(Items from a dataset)
--------------------------------------------------

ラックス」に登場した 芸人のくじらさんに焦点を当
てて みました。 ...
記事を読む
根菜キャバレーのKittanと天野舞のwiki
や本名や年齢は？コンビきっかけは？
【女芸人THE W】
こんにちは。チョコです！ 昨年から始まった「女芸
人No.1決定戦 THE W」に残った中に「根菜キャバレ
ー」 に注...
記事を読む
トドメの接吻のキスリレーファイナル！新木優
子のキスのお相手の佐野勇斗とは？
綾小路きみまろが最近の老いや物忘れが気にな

--------------------------------------------------

Please return all of the entries above, exactly and completely.

| RESULT OF THIS EXERCISE |
ラックス」に登場した 芸人のくじらさんに焦点を当
てて みました。 ...
記事を読む
根菜キャバレーのKittanと天野舞のwiki
や本名や年齢は？コンビきっかけは？
【女芸人THE W】
こんにちは。チョコです！ 昨年から始まった「女芸
人No.1決定戦 THE W」に残った中に「根菜キャバレ
ー」 に注...
記事を読む
トドメの接吻のキスリレーファイナル！新木優
子のキスのお相手の佐野勇斗とは？
綾小路きみまろが最近の老いや物忘れが気にな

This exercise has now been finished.